View Single Post
  #5  
Old 07-01-04, 17:18
TColvin TColvin is offline
Registered User
 
Join Date: Jan 2004
Posts: 31
Default Wasp etc.

Thank you Colin.
The source you give also answers another question I had as to why 141 RAC was not in 79 Armoured Division on D-Day.

Nigel.
When I made the statement that the wasp was only a carrier, I was conscious that my wife was in England burying her uncle. He was an anti-tank gunner in 43rd Wessex Division travelling in a Carrier towing a 17-pdr in the Geilenkirchen area around Christmastime 1944. A mortar bomb landed in it. He spent four years in hospital and emerged minus his ears, an arm and a leg, and with his face looking like all those veterans who have been burned alive. He proceeded to live until he was 92 years old. His argument was that his heart had only half a body to service so it wasn't likely to wear out prematurely. He climbed ladders and drove a car. He refused to discuss the war with me or with anyone, except as he lay dying he asked to speak to a curate. She told my wife that he spoke about the war for over an hour, but of course what he had to unburden himself with was between the two of them.

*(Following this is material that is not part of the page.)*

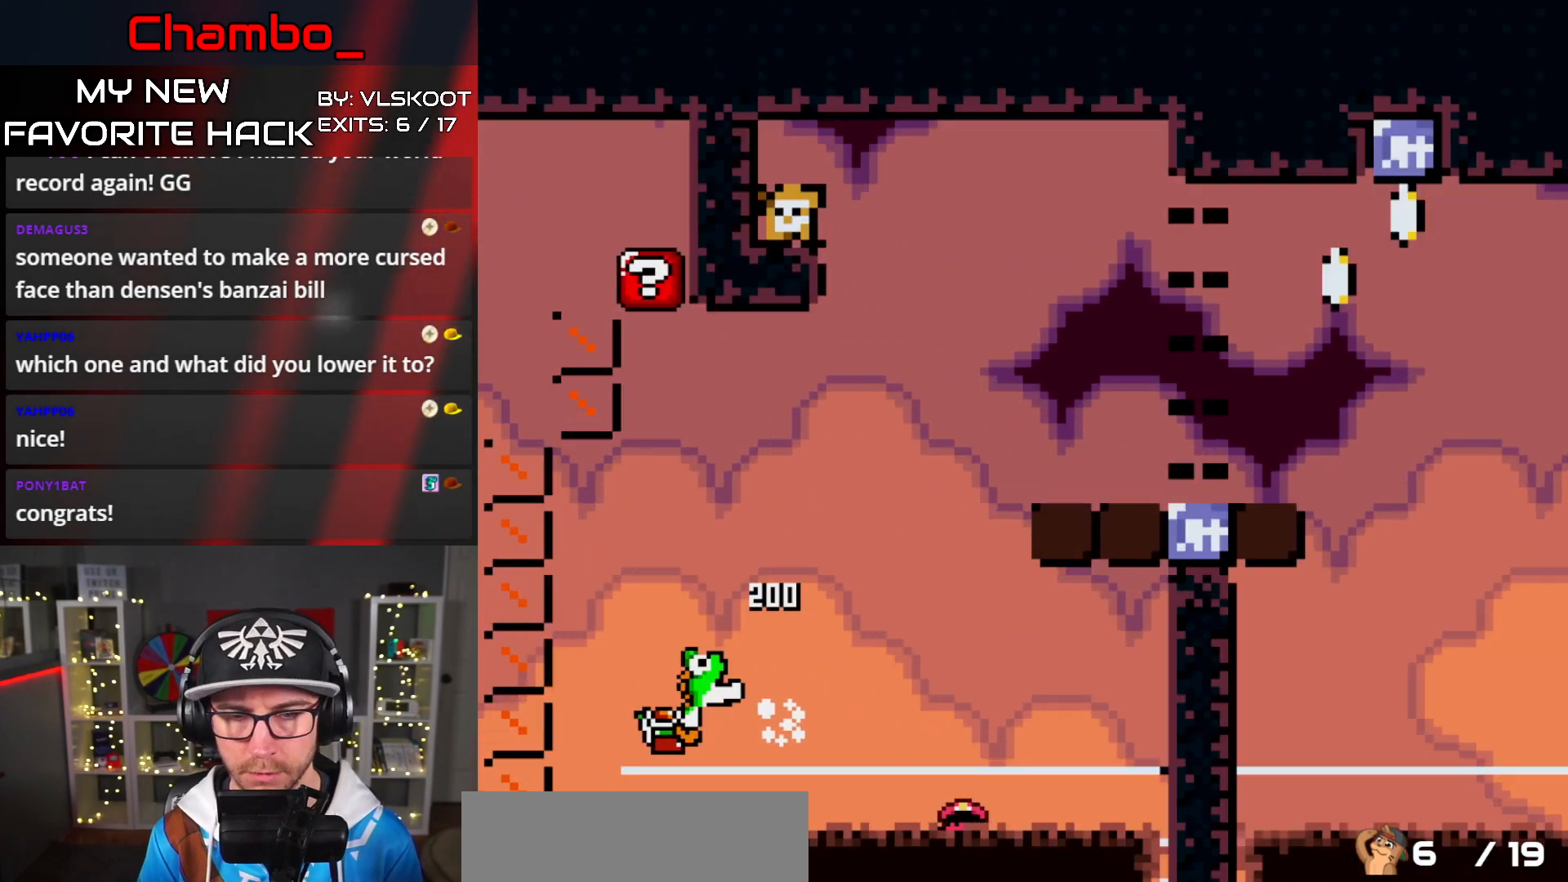
{"dt_ms": 500, "buttons": []}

The driver of a wasp risked being killed either by an AP round that would barely slow down as it went through the carrier's minimal frontal armour like a knife through butter, or a mortar bomb that would land in it and set off the flamethrowing fuel. The crew of a Crocodile by contrast was in a Churchill VII that was the most heavily armoured tank in the world at that time and was vulnerable only to a Panzerfaust that the infantry would ensure didn't get near, or to an 88-mm. They were immune to mortars.

Carriers needed overhead armour in 1944 given the German reliance on mortars, rather than the canvas covers on the Lloyd and Windsor Carriers.